Belek, on the Mediterranean coast in the Antalya region, is the clear heartland of Turkish golf. The overwhelming majority of top courses sit within this one cluster. That concentration is also why it is the easiest region to plan a multi-course trip around, with short transfers between courses.
Turkey is generally good value against Western European golf destinations, especially once the all-inclusive model is factored in. Compare total trip cost rather than green fees alone, since packages usually bundle accommodation, meals, drinks and transfers. Larger groups can often secure discounts. Check the live listings for current pricing, as green fees vary by course and season.
Spring and autumn are ideal, offering comfortable temperatures and courses in strong condition. High summer is playable but hot, so early tee times help. Mild winters also keep Belek open when much of European golf has closed.

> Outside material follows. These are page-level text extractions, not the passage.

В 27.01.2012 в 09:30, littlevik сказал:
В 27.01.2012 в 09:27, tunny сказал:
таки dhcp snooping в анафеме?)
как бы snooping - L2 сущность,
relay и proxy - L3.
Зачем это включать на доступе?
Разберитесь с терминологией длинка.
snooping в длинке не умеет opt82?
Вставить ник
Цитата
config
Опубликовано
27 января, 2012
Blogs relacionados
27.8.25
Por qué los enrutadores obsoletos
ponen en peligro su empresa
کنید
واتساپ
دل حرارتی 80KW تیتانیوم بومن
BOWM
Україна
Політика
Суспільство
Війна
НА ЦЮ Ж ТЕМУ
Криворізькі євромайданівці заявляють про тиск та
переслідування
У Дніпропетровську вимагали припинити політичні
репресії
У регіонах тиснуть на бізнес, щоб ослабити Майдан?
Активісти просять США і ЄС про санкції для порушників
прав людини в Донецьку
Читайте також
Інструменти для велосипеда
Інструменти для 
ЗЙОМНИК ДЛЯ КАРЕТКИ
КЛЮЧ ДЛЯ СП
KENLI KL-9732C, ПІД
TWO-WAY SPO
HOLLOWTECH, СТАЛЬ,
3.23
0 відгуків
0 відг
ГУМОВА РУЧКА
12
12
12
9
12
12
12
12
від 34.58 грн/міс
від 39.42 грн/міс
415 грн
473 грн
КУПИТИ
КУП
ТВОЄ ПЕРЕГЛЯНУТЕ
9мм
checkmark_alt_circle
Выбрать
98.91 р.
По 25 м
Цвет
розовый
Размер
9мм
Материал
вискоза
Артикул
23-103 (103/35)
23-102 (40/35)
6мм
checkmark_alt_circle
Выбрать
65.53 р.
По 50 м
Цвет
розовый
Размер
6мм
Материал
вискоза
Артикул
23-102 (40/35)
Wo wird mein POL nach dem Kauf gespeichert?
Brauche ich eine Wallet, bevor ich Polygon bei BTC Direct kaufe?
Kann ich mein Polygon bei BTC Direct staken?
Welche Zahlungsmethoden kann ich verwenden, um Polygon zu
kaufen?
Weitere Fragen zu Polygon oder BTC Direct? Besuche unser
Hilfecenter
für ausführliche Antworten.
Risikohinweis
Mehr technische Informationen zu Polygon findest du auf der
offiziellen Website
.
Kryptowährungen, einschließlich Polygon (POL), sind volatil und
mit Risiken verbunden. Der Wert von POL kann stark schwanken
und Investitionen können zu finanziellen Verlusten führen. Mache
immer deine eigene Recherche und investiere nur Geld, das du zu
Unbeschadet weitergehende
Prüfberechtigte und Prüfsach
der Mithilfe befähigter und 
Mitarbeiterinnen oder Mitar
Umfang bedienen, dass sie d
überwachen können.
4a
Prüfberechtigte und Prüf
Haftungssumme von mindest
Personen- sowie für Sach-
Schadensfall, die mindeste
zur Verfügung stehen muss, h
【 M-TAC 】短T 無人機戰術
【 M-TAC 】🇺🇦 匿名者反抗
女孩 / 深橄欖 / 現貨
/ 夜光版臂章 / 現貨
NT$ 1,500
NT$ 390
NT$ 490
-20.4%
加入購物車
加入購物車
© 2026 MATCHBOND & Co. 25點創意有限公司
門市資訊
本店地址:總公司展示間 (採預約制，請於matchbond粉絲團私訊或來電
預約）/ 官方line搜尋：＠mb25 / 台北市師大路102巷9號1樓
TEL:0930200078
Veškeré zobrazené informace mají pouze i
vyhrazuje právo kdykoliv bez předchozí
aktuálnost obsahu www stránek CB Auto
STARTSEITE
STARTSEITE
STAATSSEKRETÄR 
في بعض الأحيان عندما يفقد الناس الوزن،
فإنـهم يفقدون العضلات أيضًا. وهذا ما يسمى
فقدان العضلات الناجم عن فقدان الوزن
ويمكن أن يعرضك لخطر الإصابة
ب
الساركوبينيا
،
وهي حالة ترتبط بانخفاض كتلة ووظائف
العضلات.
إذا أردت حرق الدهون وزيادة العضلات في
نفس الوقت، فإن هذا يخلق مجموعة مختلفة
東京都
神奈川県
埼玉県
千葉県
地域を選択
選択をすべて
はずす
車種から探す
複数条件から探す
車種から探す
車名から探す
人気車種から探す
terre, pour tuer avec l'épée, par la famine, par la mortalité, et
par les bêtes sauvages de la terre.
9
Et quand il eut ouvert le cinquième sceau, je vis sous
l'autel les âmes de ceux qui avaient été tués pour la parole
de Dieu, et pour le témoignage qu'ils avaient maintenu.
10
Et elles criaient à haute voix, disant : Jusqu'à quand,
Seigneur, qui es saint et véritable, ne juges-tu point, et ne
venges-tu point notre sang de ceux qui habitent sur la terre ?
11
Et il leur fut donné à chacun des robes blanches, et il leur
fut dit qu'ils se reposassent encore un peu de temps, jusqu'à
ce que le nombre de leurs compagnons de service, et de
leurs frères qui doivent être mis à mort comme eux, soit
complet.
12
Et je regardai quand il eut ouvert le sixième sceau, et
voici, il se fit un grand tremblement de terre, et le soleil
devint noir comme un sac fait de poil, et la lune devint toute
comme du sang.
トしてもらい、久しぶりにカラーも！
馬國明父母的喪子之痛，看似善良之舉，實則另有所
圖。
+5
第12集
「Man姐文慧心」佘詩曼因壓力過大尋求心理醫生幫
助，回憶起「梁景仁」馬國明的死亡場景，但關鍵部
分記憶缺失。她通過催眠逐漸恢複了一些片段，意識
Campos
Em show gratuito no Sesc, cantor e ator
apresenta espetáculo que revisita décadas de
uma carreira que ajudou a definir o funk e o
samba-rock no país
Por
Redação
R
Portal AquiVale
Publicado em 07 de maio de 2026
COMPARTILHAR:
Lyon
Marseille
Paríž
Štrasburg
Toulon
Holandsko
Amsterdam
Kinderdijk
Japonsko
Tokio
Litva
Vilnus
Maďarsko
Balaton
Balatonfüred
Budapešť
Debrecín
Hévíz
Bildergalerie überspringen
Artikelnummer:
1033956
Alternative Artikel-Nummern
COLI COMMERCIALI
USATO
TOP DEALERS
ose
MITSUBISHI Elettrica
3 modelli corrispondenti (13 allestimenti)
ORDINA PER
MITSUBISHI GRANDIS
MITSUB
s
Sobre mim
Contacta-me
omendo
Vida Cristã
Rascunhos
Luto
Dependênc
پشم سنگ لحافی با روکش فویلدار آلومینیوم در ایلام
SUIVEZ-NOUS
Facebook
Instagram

Yes, and Belek is built for it, because the top courses sit close together with only short transfers between them. You can base yourself at one resort and play a different course each day. Course shuttles and arranged transfers handle the logistics, so a course-a-day itinerary is realistic rather than exhausting.
Yes, Belek's 5-star resorts suit parties that include non-golfers and a wide spread of abilities. Non-golfers have the resort while others play, and short transfers keep golfers close by. For mixed abilities, choosing a base near both a harder and an easier course, such as Antalya Golf Club's Sultan and Pasha, keeps everyone happy.